Ramalho diz que o banco foi alvo de "críticas sem precedentes" nos últimos meses em relação à venda de ativos. Depois de um longo silêncio, diz que "começou ciclo de esclarecimento".

António Ramalho adiantou esta quarta-feira que 95% das perdas de 4.000 milhões de euros identificadas pela auditoria especial da Deloitte no período entre 2024 e 2018 tiveram origem no período do BES.

“Das perdas, mais de 95% são originadas por perdas antes de 2014, não há um único crédito, um único novo nome que tenha sido concedido posteriormente à resolução”, referiu o presidente do Novo Banco esta quarta-feira, em conferência de imprensa.

Mais tarde, Ramalho repetiu que “não há uma nova operação” do pós-resolução nestas perdas. “Há operações de reestruturação em curso e que ainda aguardamos para saber se foram ou não bem-sucedidas”, disse aos jornalistas.

“Críticas sem precedentes”

Dois dias depois da entrega da auditoria especial da Deloitte, o presidente do Novo Banco veio a público explicar as operações de vendas de ativos que foram questionadas nos últimos meses.

António Ramalho disse que o banco foi alvo de “críticas sem precedentes” em relação a estas operações. Porém, depois de um longo silêncio por “questões éticas”, diz que “começou ciclo de esclarecimento”.

O relatório da auditoria da Deloitte, que foi entregue ao Governo na segunda-feira, revelou perdas líquidas de mais de 4.000 milhões de euros no Novo Banco com origem no BES, e descrevendo “um conjunto de insuficiências e deficiências graves” no banco até 2014.

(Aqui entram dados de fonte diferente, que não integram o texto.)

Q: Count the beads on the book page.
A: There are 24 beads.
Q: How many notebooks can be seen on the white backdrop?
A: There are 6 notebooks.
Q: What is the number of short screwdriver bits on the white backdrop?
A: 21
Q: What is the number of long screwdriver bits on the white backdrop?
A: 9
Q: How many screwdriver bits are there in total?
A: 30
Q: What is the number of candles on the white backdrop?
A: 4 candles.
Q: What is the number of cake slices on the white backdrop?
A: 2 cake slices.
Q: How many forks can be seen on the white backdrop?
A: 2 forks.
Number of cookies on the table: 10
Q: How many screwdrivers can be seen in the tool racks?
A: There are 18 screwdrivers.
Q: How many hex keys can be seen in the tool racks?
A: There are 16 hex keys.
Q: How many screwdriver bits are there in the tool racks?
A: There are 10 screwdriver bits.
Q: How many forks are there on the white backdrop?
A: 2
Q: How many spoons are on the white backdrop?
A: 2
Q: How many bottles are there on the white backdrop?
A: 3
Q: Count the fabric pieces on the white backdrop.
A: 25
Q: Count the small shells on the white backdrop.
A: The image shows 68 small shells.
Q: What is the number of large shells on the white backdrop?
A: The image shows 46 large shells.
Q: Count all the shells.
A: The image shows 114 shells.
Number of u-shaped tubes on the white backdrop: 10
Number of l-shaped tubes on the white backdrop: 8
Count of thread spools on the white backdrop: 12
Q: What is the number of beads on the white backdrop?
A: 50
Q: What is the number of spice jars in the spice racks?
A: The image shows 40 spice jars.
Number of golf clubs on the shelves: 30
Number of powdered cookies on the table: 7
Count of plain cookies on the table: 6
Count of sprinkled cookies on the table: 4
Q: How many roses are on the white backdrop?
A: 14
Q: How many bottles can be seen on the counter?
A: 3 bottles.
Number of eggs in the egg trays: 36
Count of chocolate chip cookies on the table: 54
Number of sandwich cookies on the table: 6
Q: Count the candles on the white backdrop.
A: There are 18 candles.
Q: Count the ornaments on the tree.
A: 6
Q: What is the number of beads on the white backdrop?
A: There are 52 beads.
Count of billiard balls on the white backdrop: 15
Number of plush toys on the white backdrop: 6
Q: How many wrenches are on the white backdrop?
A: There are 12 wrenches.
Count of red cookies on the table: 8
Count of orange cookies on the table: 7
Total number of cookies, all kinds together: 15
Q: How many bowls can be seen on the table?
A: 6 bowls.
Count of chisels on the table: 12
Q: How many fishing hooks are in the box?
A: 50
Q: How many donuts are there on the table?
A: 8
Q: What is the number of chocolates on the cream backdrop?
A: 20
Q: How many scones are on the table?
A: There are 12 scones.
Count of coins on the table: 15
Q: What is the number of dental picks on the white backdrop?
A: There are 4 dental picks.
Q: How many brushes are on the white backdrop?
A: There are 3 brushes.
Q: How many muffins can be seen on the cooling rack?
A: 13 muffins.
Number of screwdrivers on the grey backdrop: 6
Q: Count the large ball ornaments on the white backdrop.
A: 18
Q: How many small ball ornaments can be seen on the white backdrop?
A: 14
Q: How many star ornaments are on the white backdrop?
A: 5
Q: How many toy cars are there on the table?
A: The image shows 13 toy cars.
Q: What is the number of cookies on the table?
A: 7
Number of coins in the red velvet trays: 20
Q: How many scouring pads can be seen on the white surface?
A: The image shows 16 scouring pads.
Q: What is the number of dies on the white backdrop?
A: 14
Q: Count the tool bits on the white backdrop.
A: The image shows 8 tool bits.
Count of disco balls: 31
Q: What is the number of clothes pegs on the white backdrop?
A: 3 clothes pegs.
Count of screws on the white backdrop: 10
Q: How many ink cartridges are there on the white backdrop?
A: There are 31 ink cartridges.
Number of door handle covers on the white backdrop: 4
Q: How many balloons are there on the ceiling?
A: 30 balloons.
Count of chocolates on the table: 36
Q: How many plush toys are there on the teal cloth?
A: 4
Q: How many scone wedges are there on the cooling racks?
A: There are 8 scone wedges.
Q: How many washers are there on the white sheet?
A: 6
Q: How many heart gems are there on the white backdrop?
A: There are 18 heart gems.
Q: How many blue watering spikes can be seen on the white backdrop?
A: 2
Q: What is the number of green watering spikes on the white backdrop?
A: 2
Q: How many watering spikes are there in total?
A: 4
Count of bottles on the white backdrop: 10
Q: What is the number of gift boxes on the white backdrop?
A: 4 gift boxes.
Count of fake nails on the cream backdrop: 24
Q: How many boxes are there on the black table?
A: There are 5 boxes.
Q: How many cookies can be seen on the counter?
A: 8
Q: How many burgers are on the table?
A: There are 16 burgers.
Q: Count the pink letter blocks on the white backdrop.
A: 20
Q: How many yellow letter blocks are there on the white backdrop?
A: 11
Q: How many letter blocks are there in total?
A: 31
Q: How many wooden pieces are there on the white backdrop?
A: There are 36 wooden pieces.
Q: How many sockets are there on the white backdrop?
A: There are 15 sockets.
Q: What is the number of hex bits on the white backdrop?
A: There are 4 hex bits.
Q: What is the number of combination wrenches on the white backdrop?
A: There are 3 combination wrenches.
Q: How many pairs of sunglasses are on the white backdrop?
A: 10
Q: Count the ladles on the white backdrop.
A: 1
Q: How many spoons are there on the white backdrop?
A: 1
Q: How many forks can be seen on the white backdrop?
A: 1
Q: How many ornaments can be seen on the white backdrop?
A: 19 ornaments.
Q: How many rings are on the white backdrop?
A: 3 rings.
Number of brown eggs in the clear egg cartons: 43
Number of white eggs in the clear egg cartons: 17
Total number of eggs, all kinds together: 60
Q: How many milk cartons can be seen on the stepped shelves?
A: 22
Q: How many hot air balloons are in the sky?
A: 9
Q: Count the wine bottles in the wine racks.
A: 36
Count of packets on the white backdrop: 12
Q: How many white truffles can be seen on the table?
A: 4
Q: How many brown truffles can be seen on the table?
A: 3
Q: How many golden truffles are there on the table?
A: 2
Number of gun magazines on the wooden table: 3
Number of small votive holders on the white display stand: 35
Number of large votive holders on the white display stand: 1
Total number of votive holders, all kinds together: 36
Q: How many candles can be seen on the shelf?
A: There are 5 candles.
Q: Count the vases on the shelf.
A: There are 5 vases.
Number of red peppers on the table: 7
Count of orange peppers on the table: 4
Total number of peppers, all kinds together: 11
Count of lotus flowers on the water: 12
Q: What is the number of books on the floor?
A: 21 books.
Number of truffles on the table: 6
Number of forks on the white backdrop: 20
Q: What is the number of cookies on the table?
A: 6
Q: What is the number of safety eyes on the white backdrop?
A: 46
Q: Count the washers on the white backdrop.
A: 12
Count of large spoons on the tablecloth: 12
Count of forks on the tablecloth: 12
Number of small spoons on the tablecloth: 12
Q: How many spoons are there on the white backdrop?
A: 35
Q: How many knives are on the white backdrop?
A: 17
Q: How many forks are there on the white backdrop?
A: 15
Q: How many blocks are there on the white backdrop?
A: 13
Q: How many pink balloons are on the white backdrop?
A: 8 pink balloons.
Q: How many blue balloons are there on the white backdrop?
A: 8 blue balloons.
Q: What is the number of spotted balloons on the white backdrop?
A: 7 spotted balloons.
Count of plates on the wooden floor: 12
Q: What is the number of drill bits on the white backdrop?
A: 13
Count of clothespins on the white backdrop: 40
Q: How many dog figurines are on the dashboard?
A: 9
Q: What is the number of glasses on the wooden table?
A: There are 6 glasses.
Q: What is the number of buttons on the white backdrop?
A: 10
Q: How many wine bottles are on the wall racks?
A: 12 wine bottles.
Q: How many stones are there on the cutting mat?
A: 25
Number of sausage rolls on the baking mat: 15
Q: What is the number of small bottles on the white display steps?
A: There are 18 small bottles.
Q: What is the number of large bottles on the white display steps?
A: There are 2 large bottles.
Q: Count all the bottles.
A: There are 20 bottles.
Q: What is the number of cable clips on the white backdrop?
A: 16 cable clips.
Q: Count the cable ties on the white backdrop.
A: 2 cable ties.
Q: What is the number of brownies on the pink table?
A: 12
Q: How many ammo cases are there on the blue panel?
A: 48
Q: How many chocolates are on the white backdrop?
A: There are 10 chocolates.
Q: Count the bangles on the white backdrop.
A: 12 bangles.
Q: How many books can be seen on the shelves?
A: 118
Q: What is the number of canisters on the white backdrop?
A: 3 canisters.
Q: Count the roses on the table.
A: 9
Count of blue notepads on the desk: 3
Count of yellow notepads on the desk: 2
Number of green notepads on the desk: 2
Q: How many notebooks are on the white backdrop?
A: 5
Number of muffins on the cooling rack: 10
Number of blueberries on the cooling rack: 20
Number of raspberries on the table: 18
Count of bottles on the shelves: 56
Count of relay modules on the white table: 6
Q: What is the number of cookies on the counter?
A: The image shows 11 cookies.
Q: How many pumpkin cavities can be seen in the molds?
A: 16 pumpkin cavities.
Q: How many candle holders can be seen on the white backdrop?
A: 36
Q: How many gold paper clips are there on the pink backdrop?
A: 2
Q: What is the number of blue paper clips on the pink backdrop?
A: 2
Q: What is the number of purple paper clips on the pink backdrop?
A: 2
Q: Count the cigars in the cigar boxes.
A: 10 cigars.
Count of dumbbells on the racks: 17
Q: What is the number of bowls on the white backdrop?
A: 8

Ramalho não quis adiantar muito sobre a auditoria. Porém, revelou que foi uma análise abrangente, adiantando que as perdas de 4.000 milhões identificadas pela Deloitte representam 70% do total das perdas do banco verificadas naquele período. Terão ascendido a cerca de 5,700 no total, uma vez que a análise da Deloitte compreendeu uma amostra.

Sobre a divulgação da auditoria, que deverá acontecer mas de uma forma censurada, António Ramalho disse estar de acordo com a sua publicação mas desde que não promova uma “deterioração do sigilo bancário”, isto porque “prejudicaria a nossa recuperação de crédito” em incumprimento.